Melissa tried lowering Dad’s already-low dosage of Levophed, but his blood pressure dropped sharply shortly after she left the room. After I called for her, she struggled to raise his blood pressure to a minimally-acceptable level. By the time that Stan arrived at 10:00 A.M., Dad was stable again, but his Levophed dosage was back to where it was when we had arrived.
While Mom and I were at home having lunch with Stan, Pastor Don stopped by the hospital to see Dad and say a prayer; we were now big on prayer. When Mom and I returned to the hospital at 1:30 P.M., Stan headed back to Houston. Shortly after we returned to the hospital, the respiratory therapist told us that they were going to try to move Dad from CPAP to BiPAP respiratory support. It seemed like there was suddenly a flurry of positive activity around Dad, and it felt good.

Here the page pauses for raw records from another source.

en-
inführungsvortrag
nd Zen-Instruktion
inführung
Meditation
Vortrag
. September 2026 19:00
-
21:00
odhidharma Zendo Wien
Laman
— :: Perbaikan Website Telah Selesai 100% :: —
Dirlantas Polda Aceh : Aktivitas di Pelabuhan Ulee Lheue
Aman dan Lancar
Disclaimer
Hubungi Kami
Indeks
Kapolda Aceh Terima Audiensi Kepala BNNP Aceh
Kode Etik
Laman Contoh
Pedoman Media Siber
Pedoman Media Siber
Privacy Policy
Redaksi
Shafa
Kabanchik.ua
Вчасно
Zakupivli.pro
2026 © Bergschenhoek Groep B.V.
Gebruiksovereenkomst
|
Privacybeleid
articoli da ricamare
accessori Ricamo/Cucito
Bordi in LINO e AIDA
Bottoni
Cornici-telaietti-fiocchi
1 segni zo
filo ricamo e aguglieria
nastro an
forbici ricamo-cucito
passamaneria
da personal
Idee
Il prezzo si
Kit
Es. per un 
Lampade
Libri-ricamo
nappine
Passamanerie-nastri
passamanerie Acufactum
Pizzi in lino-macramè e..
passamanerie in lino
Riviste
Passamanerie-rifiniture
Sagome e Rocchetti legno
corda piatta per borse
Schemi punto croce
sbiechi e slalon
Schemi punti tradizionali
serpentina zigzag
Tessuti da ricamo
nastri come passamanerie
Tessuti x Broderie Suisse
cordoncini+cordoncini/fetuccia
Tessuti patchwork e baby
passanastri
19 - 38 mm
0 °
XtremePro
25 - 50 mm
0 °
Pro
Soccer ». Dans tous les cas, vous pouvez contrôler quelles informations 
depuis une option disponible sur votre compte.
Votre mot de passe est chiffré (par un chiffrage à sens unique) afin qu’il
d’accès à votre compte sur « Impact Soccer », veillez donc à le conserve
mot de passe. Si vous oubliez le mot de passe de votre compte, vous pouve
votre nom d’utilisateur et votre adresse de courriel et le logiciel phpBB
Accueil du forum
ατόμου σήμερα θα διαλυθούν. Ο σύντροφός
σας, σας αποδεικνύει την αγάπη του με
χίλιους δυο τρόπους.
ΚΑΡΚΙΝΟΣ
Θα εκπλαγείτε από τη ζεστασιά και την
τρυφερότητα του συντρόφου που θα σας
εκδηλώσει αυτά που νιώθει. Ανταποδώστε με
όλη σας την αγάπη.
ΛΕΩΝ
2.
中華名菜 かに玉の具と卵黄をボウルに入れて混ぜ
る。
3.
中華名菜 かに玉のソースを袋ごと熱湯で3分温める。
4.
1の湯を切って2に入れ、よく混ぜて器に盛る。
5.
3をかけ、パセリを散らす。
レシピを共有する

The downside of Dad’s improving mentation was his increased agitation. He repeatedly lifted his arms and pointed, and then looked concerned. We were pretty certain that he was hallucinating. Because he was unable to communicate, we couldn’t tell what he was seeing or thinking. We spoke with the nurse about his apparent hallucinations, and after consulting with the doctor, she increased his dosage of Fentanyl to help him sleep more. We didn’t like the idea of keeping him stoned, but we didn’t want him to decannulate himself or pull out his feeding tube.
When we returned at the hospital after dinner, we met Maggie, Dad’s night nurse. She was a high-energy woman, and I liked her immediately. She mentioned that she had helped Rebecca bathe Dad the previous night. Before we left, she stretched his arms and feet, something that I would try to remember to do for him in the days following.
Dad was still receiving a minimal dosage of Levophed, and his blood pressure and other vitals seemed pretty stable. He woke up a couple of times before we left and seemed to be seeing more hallucinations.
Maggie was assigned only one other patient, and we left at 8:00 P.M., feeling relatively positive that he would have a good night, unless he woke up to more hallucinations.